Lisa @ The Golden Spoons says
That is crazy! My husband travels a lot for work. I don’t think he has ever set anything on fire, but I did almost have a heart attack once when he was out of town and the airline called. I knew he was supposed to be on a plane right around the time I saw DELTA show up on the caller ID. Since I never watch the news, I immediately assumed there had been some sort of crash or hijacking or something terrible. Turns out he had just forgotten his iPad in the seat pocket. 🙂
Dana says
That would have completely sent me into a panic too – how scary! Whew.
NJ @ A Cookie Before Dinner says
It was an honest accident I’m sure. I doubt the food was so terrible that you thought “yeah, you know what.. this food was so poor I just need to BURN this place down and do everyone a favor.”
Dana says
Exactly!

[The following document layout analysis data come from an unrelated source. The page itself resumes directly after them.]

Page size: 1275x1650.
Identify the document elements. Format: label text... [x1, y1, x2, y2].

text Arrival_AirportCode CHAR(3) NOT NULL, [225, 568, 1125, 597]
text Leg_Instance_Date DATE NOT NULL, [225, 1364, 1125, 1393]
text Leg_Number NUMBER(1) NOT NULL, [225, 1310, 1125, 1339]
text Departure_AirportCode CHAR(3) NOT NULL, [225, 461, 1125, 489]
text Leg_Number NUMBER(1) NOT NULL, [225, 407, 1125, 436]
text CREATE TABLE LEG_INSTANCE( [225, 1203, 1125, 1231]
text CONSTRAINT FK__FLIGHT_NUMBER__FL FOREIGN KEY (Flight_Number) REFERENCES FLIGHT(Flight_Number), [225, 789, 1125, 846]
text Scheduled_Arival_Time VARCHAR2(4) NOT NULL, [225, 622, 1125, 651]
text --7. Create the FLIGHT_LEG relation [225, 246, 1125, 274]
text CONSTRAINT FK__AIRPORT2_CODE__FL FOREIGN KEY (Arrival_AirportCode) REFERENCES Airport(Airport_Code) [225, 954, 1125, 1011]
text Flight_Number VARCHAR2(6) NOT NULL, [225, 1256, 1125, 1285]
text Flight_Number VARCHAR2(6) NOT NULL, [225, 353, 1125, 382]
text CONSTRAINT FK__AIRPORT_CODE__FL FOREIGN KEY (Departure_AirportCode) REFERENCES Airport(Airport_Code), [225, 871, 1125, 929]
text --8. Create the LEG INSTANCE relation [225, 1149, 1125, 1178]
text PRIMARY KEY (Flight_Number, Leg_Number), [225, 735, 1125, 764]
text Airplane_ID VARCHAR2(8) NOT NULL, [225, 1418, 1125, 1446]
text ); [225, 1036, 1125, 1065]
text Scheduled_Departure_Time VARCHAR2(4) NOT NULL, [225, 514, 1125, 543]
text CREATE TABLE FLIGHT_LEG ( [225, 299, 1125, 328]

Regardless of who was at fault, it was an accident. And that room needed a makeover anyway.
Sarah Ruth says
That’s so crazy! I never would have thought about something like that happening. I’m glad everything worked out ok!
Stopping by from SITS
Dana says
Thanks for stopping by, Sarah! Yes it is a crazy story – fortunately I don’t have too many of them to tell.
Janine Huldie says
This totally made me think of when we were on our honeymoon. We were sleeping at around 4 am in bed, when we smelled burgers and fries. Kevin opened the door and sure enough there was a room service tray with burger and fries. We never did take it in, because we didn’t order it and wanted to go back to sleep. I was more afraid that we would get in trouble for taking someone else’s food inadvertently, but never imagined setting a fire. Just glad it turned out ok and all is well that ended well!
Dana says
It ended well – but it took months to resolve and the whole time I was waiting for the cops to show up at my door step and haul me away. I was a bit melodramatic in my twenties.
Kim says
I hate when I leave the room service tray in the hallway and it is still there the next evening!!!

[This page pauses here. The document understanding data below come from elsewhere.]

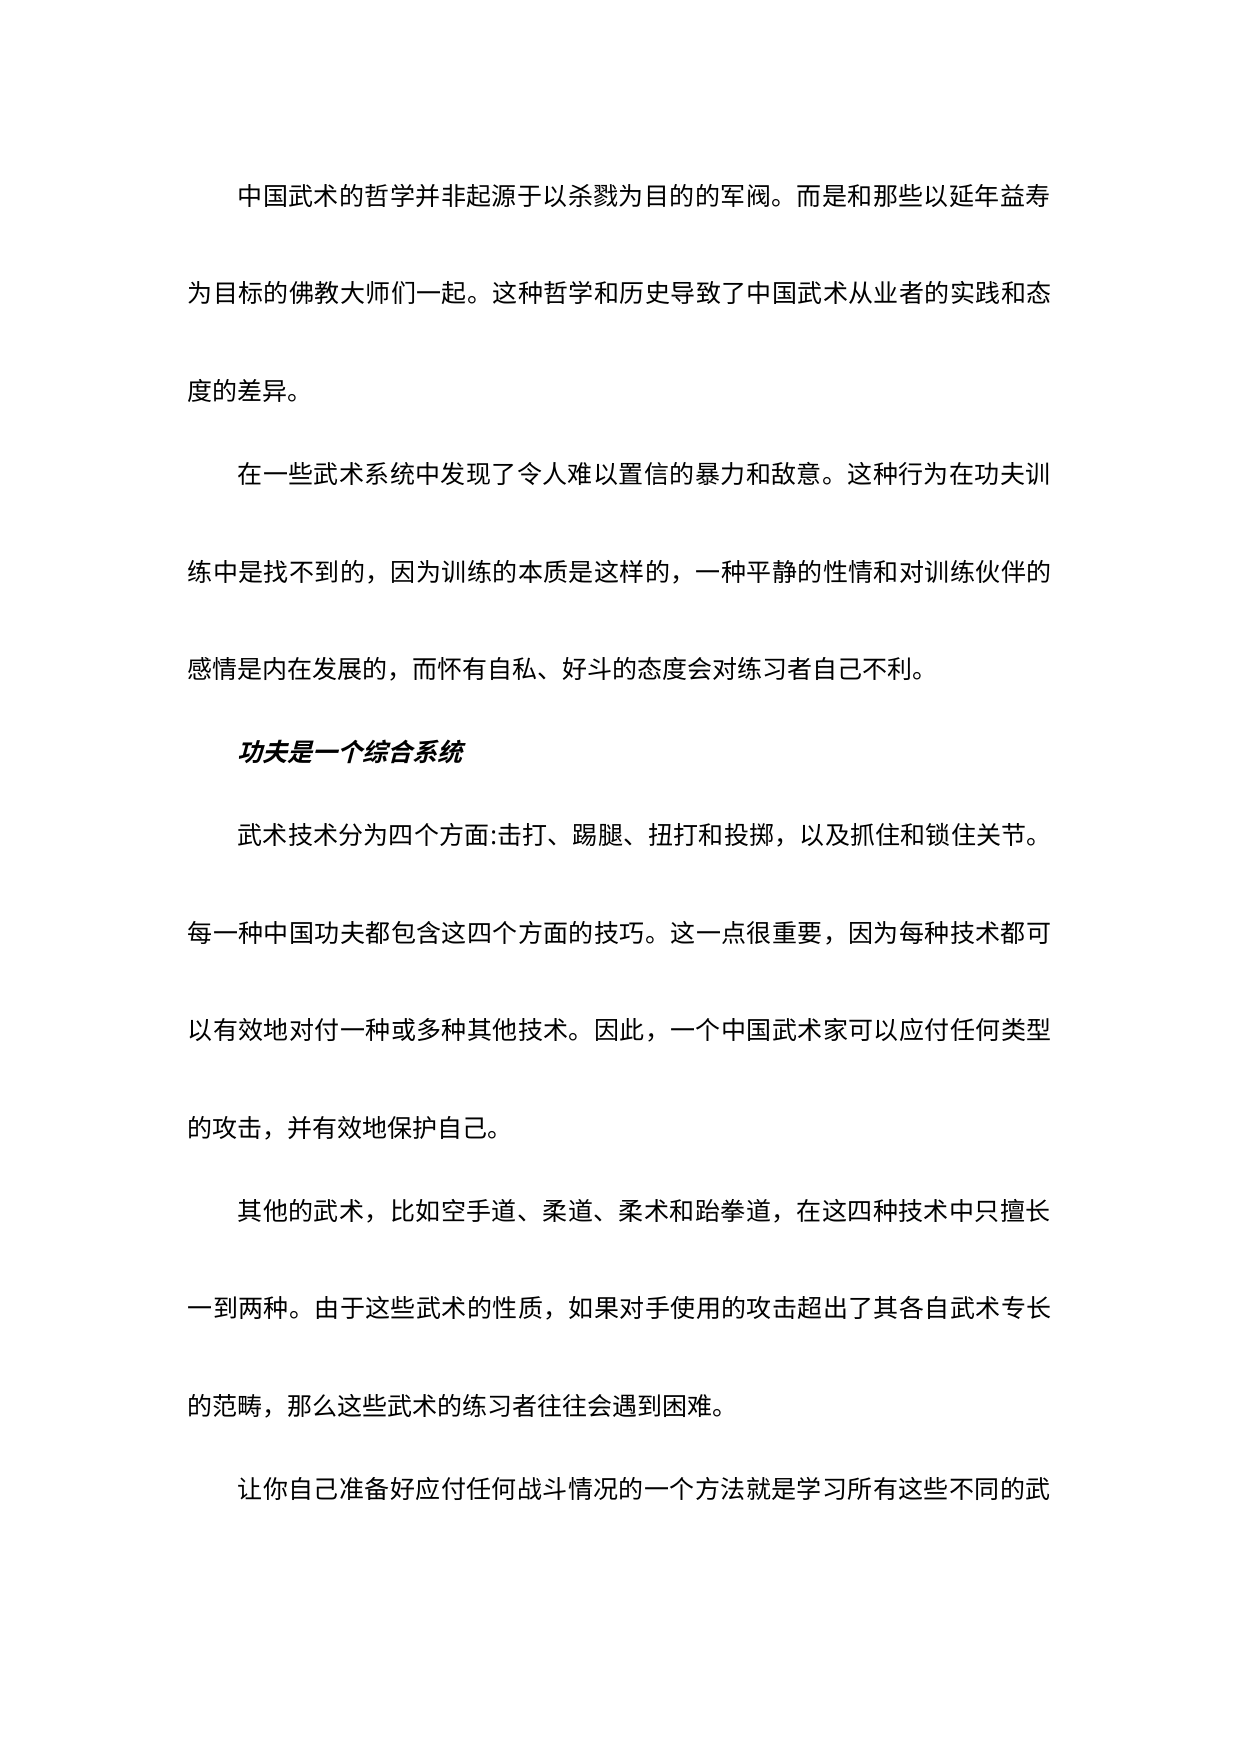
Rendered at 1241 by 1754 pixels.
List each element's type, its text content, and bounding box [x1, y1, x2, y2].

text 中国武术的哲学并非起源于以杀戮为目的的军阀。而是和那些以延年益寿为目标的佛教大师们一起。这种哲学和历史导致了中国武术从业者的实践和态度的差异。 [187, 162, 1053, 422]
text 在一些武术系统中发现了令人难以置信的暴力和敌意。这种行为在功夫训练中是找不到的，因为训练的本质是这样的，一种平静的性情和对训练伙伴的感情是内在发展的，而怀有自私、好斗的态度会对练习者自己不利。 [187, 440, 1053, 700]
text 功夫是一个综合系统 [187, 718, 1053, 783]
text 武术技术分为四个方面:击打、踢腿、扭打和投掷，以及抓住和锁住关节。每一种中国功夫都包含这四个方面的技巧。这一点很重要，因为每种技术都可以有效地对付一种或多种其他技术。因此，一个中国武术家可以应付任何类型的攻击，并有效地保护自己。 [187, 801, 1053, 1159]
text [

I’m glad that everything worked out – and especially that you weren’t arrested – that would pretty much have sucked!!!
Dana says
Pretty much!
Nicole @ Work in Sweats Mama says
Oh my gosh! This is a crazy story. I’m glad they didn’t haul you away in an orange jump suit! I doubt this will deter me from ordering room service on future business trips, but I’ll be sure to put the tray outside my room and leave it there!
Dana says
How often does your room have a stove in it anyway? It was one of those hotels where all the rooms are efficiencies. I’ve never stayed in one like that again.